I also wan't the different variables to have some impact on the result. Lower numbers are "better" jobs and higher numbers are "worse" jobs, but it doesn't have to be very accurate, just not completely random.
So take these two people as an example.
Name: Joe Smith
Number of previous employers: 10
Number of years education: 8
Age: 56
Name: Samantha Smith
Number of previous employers: 1
Number of years education: 0
Age: 19
Now the reason I wan't the name in there is to have a bit of randomness, so that two co-workers of the same age with the same background doesn't get exactly the same title. So I was thinking of using the number of letters in the name to mix it up a bit.
Now I can generate consistent numbers in an infinite number of ways, like the number of letters in the name * age * years of education * number of employers. This would come out as 35 840 for Joe Smith and 247 for Samantha Smith. But I wan't it to be a number between 1-30 where Samantha is closer to 25-30 and Joe is closer to 1-5.
Maybe this is more of a math problem than a programming problem, but I have seen a lot of "What's your pirate name?" and similar apps out there and I can't figure out how they work. "What's your pirate name?" might be a bad example, since it's probably completely random and I wan't my variables to matter some, but the idea is the same.
What I have tried
I tried adding weights to variable groups so I would get an easier number to use in my calculations.
Age
01-20 5
20-30 4
30-40 3
40-50 2
...
Years of education
00-01 0
01-02 1
02-03 2
04-05 3
...
Add them together and play around with those numbers, but there was a lot of problems like everyone ending up in pretty much the same mid-range (no one got to be CEO or dishwasher, everyone was somewhere in the middle), not to mention how messy the code was.
Is there a good way to accomplish what I want to do without having to build a massive math engine?
int numberOfTitles = 30;
var semiRandomID = person.Name.GetHashCode()
^ person.NumberOfPreviousEmployers.GetHashCode()
^ person.NumberOfYearsEducation.GetHashCode()
^ person.Age.GetHashCode();
var semiRandomTitle = Math.Abs(semiRandomID) % numberOfTitles;
// adjust semiRandomTitle as you see fit
semiRandomTitle += ((person.Age / 10) - 2);
semiRandomTitle += (person.NumberOfYearsEducation / 2);
The semiRandomID is a number that is generated from unique hashes of each component.

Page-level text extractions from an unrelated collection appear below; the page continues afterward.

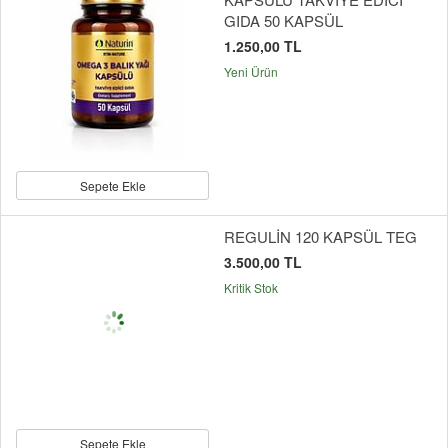
GIDA 50 KAPSÜL
1.250,00 TL
Yeni Ürün
Sepete Ekle
REGULİN 120 KAPSÜL TEG
3.500,00 TL
Kritik Stok
Sepete Ekle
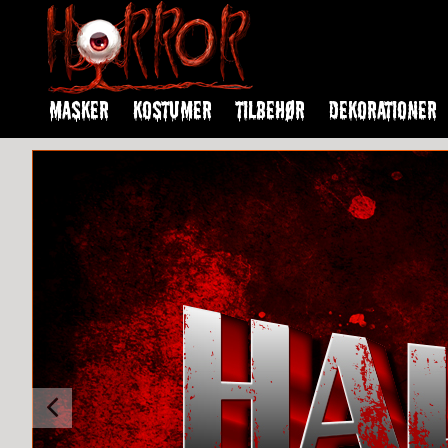
MASKER
KOSTUMER
TILBEHØR
DEKORATIONER
Previous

The numbers are unique so that you will always generate the same number for "Joe" for example, but they don't mean anything. It's just a number. So we take all those unique numbers and generate one job title out of the 30 available. Every person has the same chance to get each job title (probably some math freak will proof that there's egde cases to the contrary, but for all practical, non-cryptographic means, it's sufficient).

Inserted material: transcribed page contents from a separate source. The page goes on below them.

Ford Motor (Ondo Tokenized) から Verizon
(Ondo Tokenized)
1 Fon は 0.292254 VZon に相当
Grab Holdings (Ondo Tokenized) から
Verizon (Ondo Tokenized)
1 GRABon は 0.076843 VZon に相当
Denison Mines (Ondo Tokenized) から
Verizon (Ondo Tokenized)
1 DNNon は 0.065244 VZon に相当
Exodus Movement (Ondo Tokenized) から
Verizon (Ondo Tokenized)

Now each person has one job title assigned that looks random. However, as it's math and not randomness, they will get the same every time.
Now lets assume Joe got Taxi-Driver, the number 20. However, he has 10 years of formal education, so you decide you want to have that aspect have some weight. You could just add the years onto the job title number, but that would make anyone with 30 years of college parties CEO, so you decide (arbitrarily) that each year of education counts for half a job title. You add (NumberOfYearsEducation / 2) to the job title.
Lets assume Jane got CIO, the number 5. However, she is only 22 years old, a little young to be that high on the list. Again, you could just add the years onto the job title number, but that would make anyone with 30 years of age a CEO, so you decide (arbitrarily) that each year counts as 1/10 of a job title. In addition, you think that being very young should instead subtract from the job title. All years below the first 20 should indeed be a negative weight. So the formula would be ((Age / 10) - 2). One point for each 10 years of age, with the first 2 counting as negative.